Resistive Force Problem

[gaborfk]

Consider an object which the net force is a resistive force proportional to the square of its speed. For example: assume that the resistive force acting on a speed skater is F=-k*m*V^2, where k is a constant and m is the skater's mass. The skater crosses the finish line of a straight-line race with speed V(i) and the slows down by coasting on his skates. Show that his speed at time "t", any time after the finish line is equal to Vf=Vi/(1+Vi*k*t).

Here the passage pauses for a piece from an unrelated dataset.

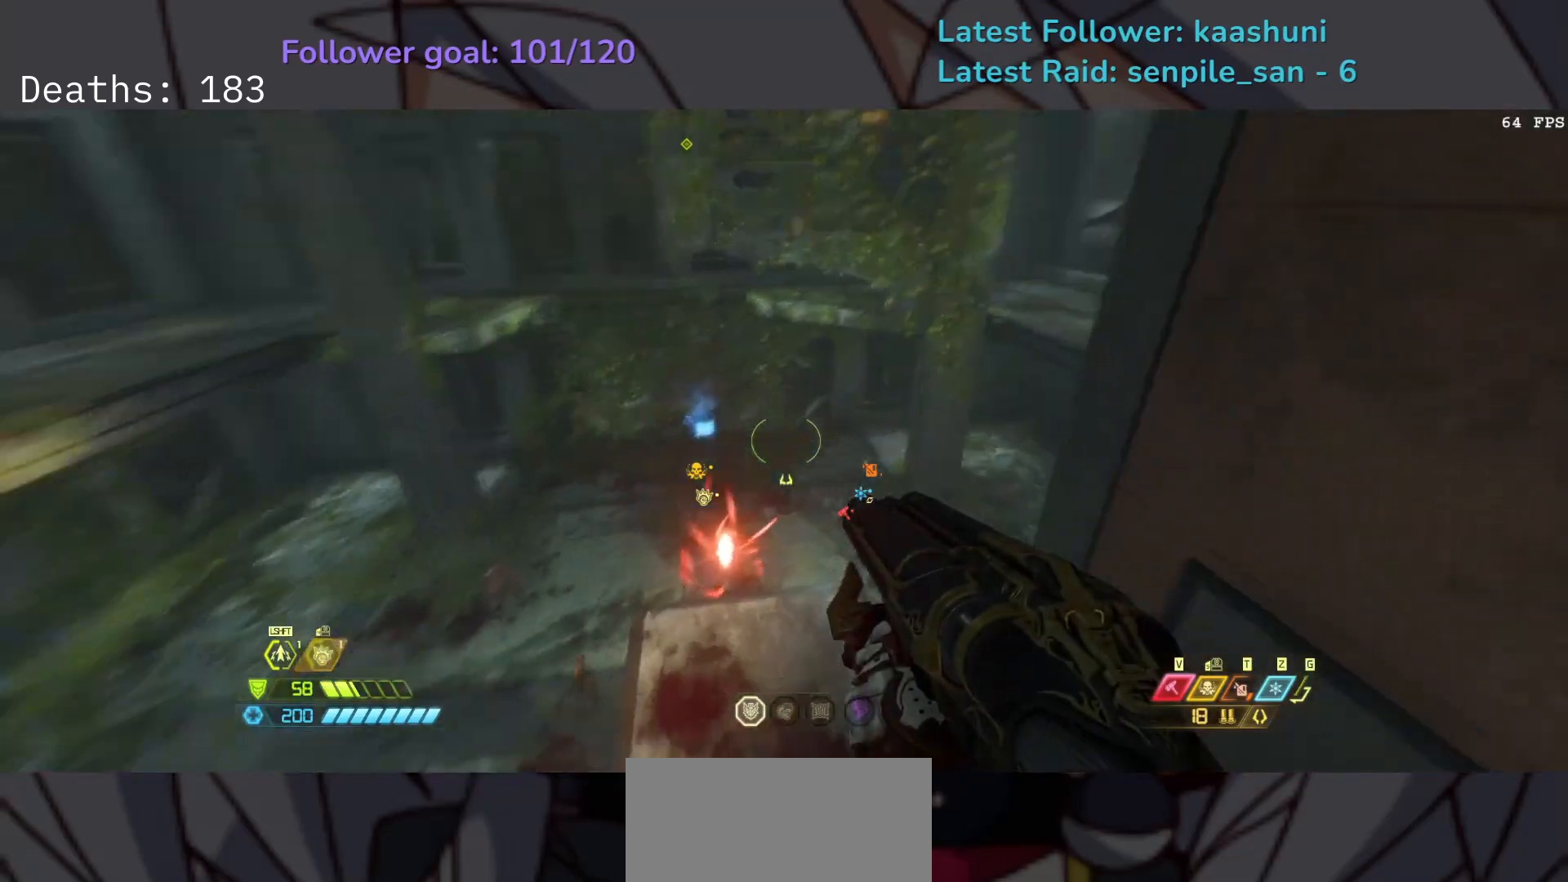
{"keys": ["s"], "mouse": [], "events": [[67, "f", "up"], [267, "s", "down"], [333, "d", "up"]]}
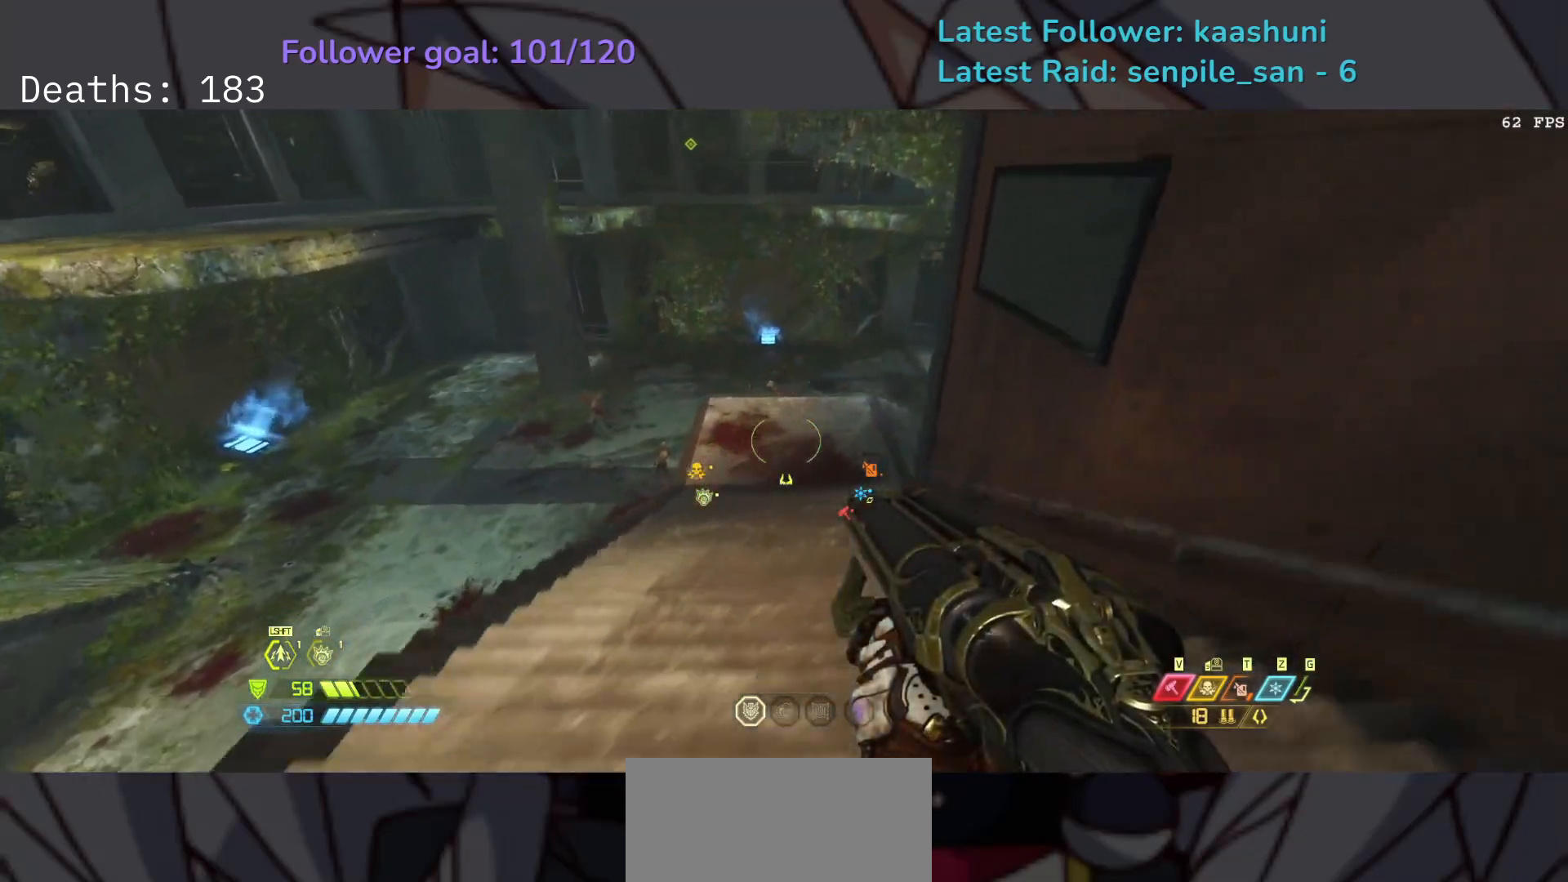
{"keys": ["s", "space"], "mouse": [], "events": [[83, "space", "down"], [233, "space", "up"], [483, "space", "down"]]}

Any suggestions? Thank you in advance!

[arildno]

It's a separable differential equation.
Go ahead!

[gaborfk]

You mean mdv/dt= -mkV^2 cancel m, gives dv/dt= -kv^2, which in turn yields dv=-kv^2dt? But how does the Vi gets introduced?

Thank you

[arildno]

You get:
\frac{dv}{v^{2}}=-kdt
Right?
Vi enters as the initial condition in that v(0)=Vi

[gaborfk]

Thank you. I know I have to integrate both sides. Left side from Vi to V(t) and the right side from t to 0. I get -kt for the right side. But I am having trouble with the left.

[arildno]

Post what you've gotten so far! (The equation)

[gaborfk]

I got it. Thank you. 1/V(t)-1/Vi=-kt. Than simplify....

[arildno]

You have a sign flaw; you should simplify:
-\frac{1}{V(t)}+\frac{1}{V_{i}}=-kt